**EXERCISE REQUIREMENTS:**
Each line of the listing that contains "Comenzó" should be found and copied.

**EXERCISE MATERIAL:**
-----

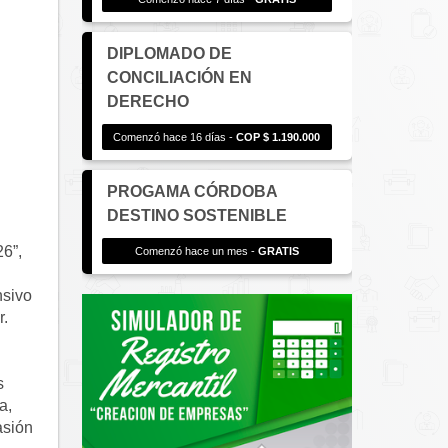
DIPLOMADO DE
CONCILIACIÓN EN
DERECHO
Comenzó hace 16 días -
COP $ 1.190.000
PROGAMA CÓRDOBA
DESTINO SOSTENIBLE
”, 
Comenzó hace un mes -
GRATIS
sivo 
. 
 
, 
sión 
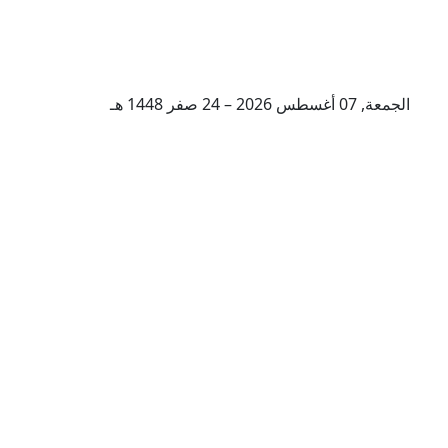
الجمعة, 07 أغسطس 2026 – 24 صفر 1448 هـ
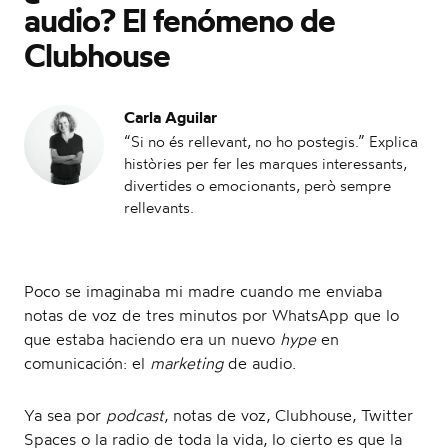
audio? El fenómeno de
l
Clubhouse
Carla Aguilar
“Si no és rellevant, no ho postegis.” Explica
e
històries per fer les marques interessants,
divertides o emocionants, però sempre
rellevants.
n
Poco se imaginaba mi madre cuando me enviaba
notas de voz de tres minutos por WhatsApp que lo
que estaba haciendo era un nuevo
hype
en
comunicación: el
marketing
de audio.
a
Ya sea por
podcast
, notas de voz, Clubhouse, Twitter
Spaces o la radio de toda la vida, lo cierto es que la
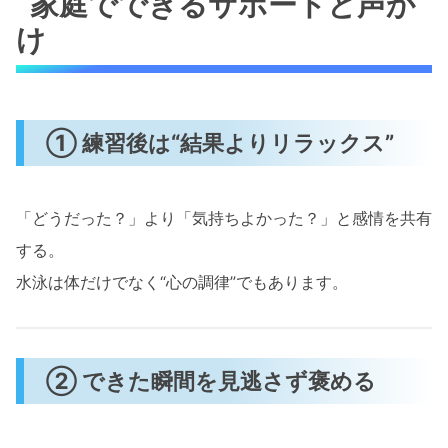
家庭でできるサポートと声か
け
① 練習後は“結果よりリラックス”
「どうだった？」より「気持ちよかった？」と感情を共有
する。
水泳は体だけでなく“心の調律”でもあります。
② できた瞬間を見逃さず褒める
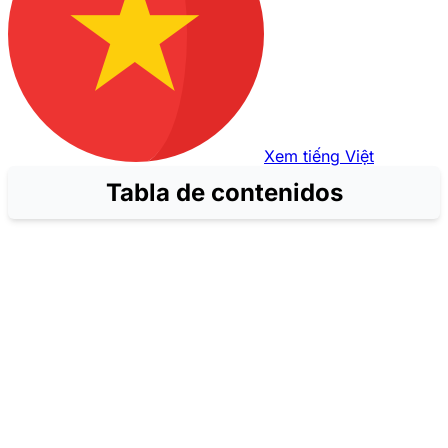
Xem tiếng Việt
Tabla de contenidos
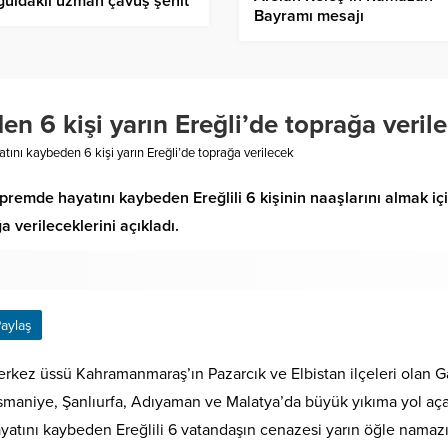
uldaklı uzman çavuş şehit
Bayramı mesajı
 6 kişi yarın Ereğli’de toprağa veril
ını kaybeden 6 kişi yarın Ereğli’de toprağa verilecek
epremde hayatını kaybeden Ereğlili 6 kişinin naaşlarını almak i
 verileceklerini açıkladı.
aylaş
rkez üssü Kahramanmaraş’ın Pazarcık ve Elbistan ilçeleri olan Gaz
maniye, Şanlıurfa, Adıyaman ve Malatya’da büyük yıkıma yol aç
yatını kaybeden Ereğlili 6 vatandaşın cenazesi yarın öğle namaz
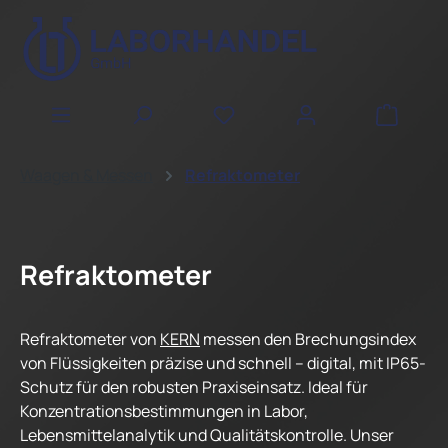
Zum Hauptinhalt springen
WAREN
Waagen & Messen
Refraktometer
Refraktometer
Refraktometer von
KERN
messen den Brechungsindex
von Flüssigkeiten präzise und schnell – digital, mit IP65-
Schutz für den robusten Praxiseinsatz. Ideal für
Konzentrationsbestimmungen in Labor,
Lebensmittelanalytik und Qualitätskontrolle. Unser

-----

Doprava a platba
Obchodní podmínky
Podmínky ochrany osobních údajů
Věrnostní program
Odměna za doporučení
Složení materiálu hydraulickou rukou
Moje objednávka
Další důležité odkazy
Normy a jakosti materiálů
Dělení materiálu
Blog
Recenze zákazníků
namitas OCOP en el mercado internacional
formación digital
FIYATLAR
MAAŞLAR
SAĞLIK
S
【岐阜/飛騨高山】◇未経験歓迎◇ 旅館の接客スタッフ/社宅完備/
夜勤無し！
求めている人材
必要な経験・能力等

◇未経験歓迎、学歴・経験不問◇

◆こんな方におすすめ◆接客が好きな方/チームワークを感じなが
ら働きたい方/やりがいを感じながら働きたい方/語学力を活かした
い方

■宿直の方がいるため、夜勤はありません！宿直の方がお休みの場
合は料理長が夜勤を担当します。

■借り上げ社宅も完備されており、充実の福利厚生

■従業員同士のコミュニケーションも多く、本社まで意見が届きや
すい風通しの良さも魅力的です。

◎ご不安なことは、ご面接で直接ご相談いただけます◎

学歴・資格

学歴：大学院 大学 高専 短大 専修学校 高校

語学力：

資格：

-----

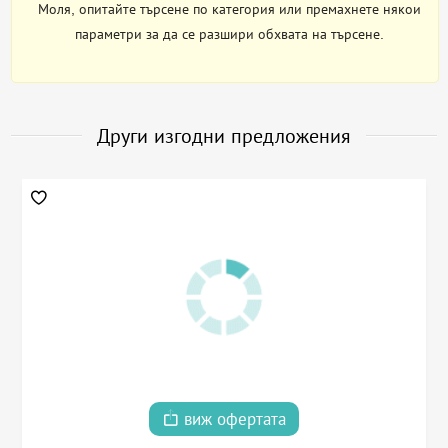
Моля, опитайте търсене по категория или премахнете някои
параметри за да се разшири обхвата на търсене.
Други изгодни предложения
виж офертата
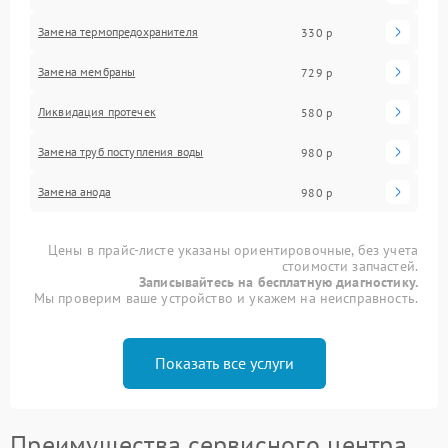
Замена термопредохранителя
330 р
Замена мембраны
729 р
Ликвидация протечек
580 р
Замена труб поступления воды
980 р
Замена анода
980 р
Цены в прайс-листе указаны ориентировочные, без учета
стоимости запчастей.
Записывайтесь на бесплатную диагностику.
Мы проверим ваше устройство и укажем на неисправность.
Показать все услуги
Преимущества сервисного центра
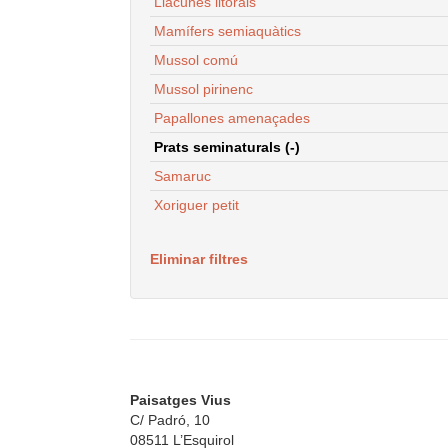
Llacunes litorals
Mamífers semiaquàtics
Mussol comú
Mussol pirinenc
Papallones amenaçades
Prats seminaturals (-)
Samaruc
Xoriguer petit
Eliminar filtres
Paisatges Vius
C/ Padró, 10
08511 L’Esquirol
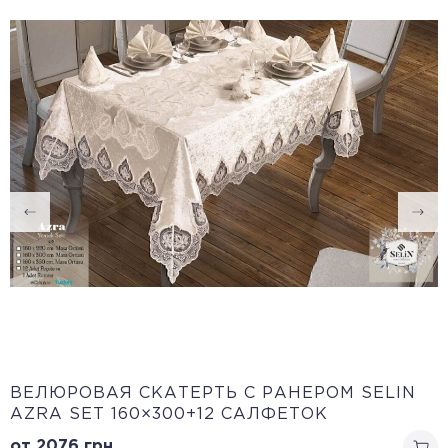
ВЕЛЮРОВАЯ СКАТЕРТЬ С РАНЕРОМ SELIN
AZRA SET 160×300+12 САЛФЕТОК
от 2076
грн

-----

**OUTPUT FOR THIS EXERCISE:**
Comenzó hace 16 días -
Comenzó hace un mes -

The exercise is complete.